SINGAPORE: Analysts are upbeat about Singapore’s initial public offering (IPO) market in the second half of the year, with the upcoming NetLink NBN Trust IPO expected to bring total capital raised to S$2.8 billion this year.
This will exceed 2016's S$2.3 billion and the S$500 million posted in 2015.
NetLink Trust is the biggest IPO in Singapore in six years and is expected to raise about S$2.3 billion in fresh capital. Last Monday (Jul 10), it announced its IPO price at S$0.81, putting its market capitalisation at about S$3.1 billion.
NetLink Trust is the fibre broadband business unit of telco SingTel.
Earlier IPOs in Singapore this year include the listing of coffee shop operator Kimly, as well as events production firm UnUsUaL.
Deloitte Singapore’s Dr Ernest Kan said the familiarity of these companies is one reason their IPOs have done well.
An example is food and beverage company Jumbo Seafood, which was listed in November 2015, and ended its first day of trade with a 36 per cent increase in share price, he said.
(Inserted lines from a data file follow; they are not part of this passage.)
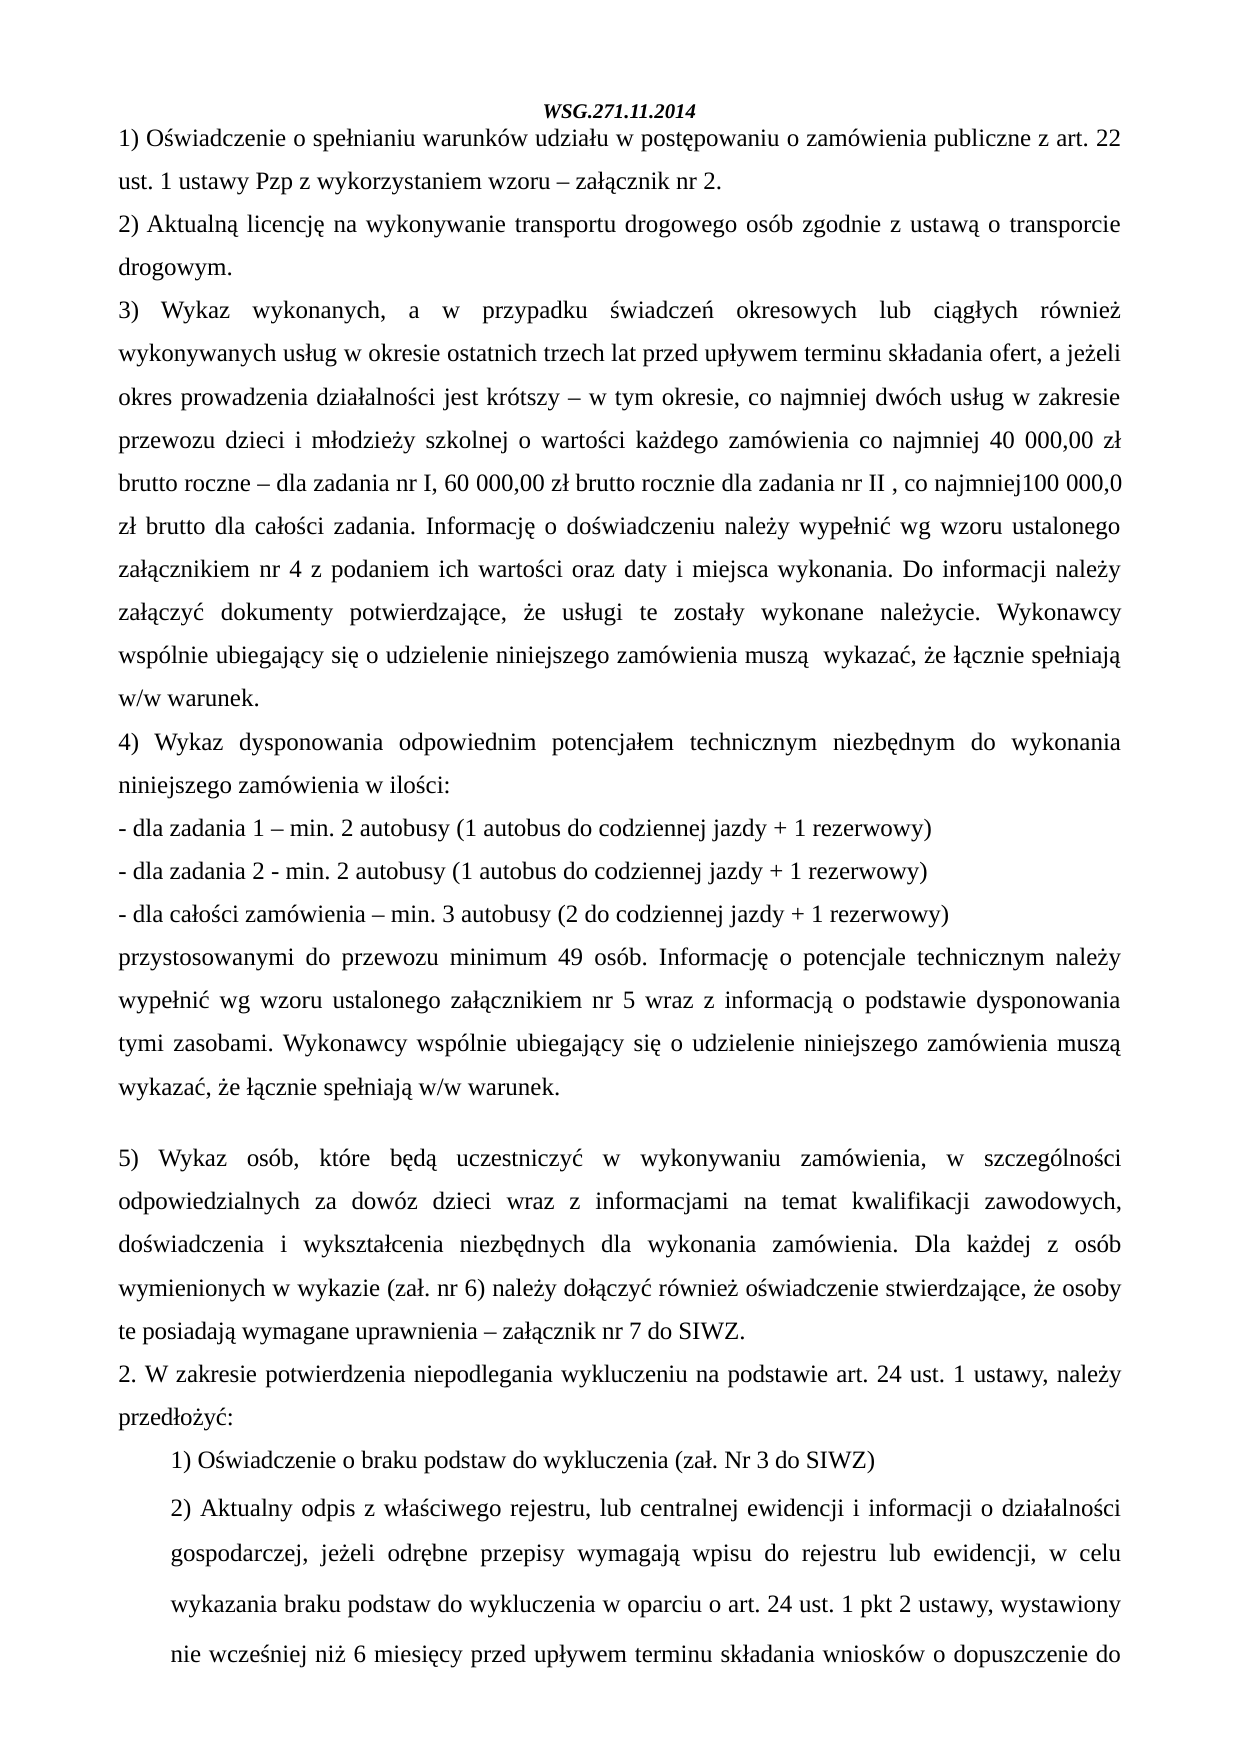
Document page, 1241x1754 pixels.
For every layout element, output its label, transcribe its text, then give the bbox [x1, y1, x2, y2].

list Aktualny odpis z właściwego rejestru, lub centralnej ewidencji i informacji o działalności gospodarczej, jeżeli odrębne przepisy wymagają wpisu do rejestru lub ewidencji, w celu wykazania braku podstaw do wykluczenia w oparciu o art. 24 ust. 1 pkt 2 ustawy, wystawiony nie wcześniej niż 6 miesięcy przed upływem terminu składania wniosków o dopuszczenie do [170, 1488, 1122, 1673]
list Oświadczenie o braku podstaw do wykluczenia (zał. Nr 3 do SIWZ) [170, 1445, 1122, 1474]
text - dla zadania 2 - min. 2 autobusy (1 autobus do codziennej jazdy + 1 rezerwowy) [118, 856, 1122, 885]
text przystosowanymi do przewozu minimum 49 osób. Informację o potencjale technicznym należy wypełnić wg wzoru ustalonego załącznikiem nr 5 wraz z informacją o podstawie dysponowania tymi zasobami. Wykonawcy wspólnie ubiegający się o udzielenie niniejszego zamówienia muszą wykazać, że łącznie spełniają w/w warunek. [118, 942, 1122, 1100]
text - dla zadania 1 – min. 2 autobusy (1 autobus do codziennej jazdy + 1 rezerwowy) [118, 813, 1122, 842]
text 4) Wykaz dysponowania odpowiednim potencjałem technicznym niezbędnym do wykonania niniejszego zamówienia w ilości: [118, 727, 1122, 798]
text - dla całości zamówienia – min. 3 autobusy (2 do codziennej jazdy + 1 rezerwowy) [118, 899, 1122, 928]
text 2. W zakresie potwierdzenia niepodlegania wykluczeniu na podstawie art. 24 ust. 1 ustawy, należy przedłożyć: [118, 1359, 1122, 1431]
text 3) Wykaz wykonanych, a w przypadku świadczeń okresowych lub ciągłych również wykonywanych usług w okresie ostatnich trzech lat przed upływem terminu składania ofert, a jeżeli okres prowadzenia działalności jest krótszy – w tym okresie, co najmniej dwóch usług w zakresie przewozu dzieci i młodzieży szkolnej o wartości każdego zamówienia co najmniej 40 000,00 zł brutto roczne – dla zadania nr I, 60 000,00 zł brutto rocznie dla zadania nr II , co najmniej100 000,0 zł brutto dla całości zadania. Informację o doświadczeniu należy wypełnić wg wzoru ustalonego załącznikiem nr 4 z podaniem ich wartości oraz daty i miejsca wykonania. Do informacji należy załączyć dokumenty potwierdzające, że usługi te zostały wykonane należycie. Wykonawcy wspólnie ubiegający się o udzielenie niniejszego zamówienia muszą wykazać, że łącznie spełniają w/w warunek. [118, 295, 1122, 712]
text 1) Oświadczenie o spełnianiu warunków udziału w postępowaniu o zamówienia publiczne z art. 22 ust. 1 ustawy Pzp z wykorzystaniem wzoru – załącznik nr 2. [118, 123, 1122, 195]
text 2) Aktualną licencję na wykonywanie transportu drogowego osób zgodnie z ustawą o transporcie drogowym. [118, 209, 1122, 281]
text 5) Wykaz osób, które będą uczestniczyć w wykonywaniu zamówienia, w szczególności odpowiedzialnych za dowóz dzieci wraz z informacjami na temat kwalifikacji zawodowych, doświadczenia i wykształcenia niezbędnych dla wykonania zamówienia. Dla każdej z osób wymienionych w wykazie (zał. nr 6) należy dołączyć również oświadczenie stwierdzające, że osoby te posiadają wymagane uprawnienia – załącznik nr 7 do SIWZ. [118, 1143, 1122, 1344]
“So that’s another household name, very famous, and people tend to relate to these stocks better,” he said.
Kimly and UnUsUaL are the two best performing stocks among new issues this year, with Kimly up 52 per cent from its initial offer price of S$0.25, and UnUsUaL at more than 150 per cent higher than its offer price of S$0.20 at the close of markets on Jul 14. The majority of the other new counters are also trading above their offer prices.
KGI Securities research analyst Joel Ng said that looking at just the first half of 2017, the higher number of IPOs in the period could be attributed to bullish market sentiment.
“I think what we’re seeing is that the rally in equity markets, people are feeling more bullish, and this is on the back of global recovery in economic growth. There is a subdued concern on trade wars, so that has eased concerns on the global economic growth."
HONG KONG VS SINGAPORE
Despite the strong start, some companies - such as gaming firm Razer - have chosen to list in Hong Kong, Singapore’s closest competitor in the region.
Not too long ago, homegrown Osim International delisted from the Singapore Exchange (SGX) and later sought a relisting on the Hong Kong Stock Exchange as V3.
But the move could simply be business strategy, KGI's Mr Ng pointed out, adding that doing so could mean better access to the greater China market.
“The Hong Kong market has an advantage because they are closer to China, and have a much bigger market in terms of the number of companies they have there,” he said. “Their market capitalisation is at least five times bigger than Singapore’s market, and they also have a deeper liquidity where turnover is five to 10 times bigger than Singapore’s market.”
But Mr Ng and Deloitte’s Dr Kan were quick to point out that Singapore also retains strengths in areas such as real estate investment trusts (REITs) and business trusts.
“The niche of the market depends on the stocks you attract. If I were to pick business trusts and REITs, Singapore is very strong; actually there are 40 REITs and business trusts listed on the SGX compared to about 15 in Hong Kong,” said Dr Kan.
He said at least two more REITs are expected to list in Singapore this year - HNA Commercial Reit and Sinar Mas.
Editor's note: Deloitte has clarified that HNA Commercial Reit, not Hainan Airlines, is expected to list in Singapore this year.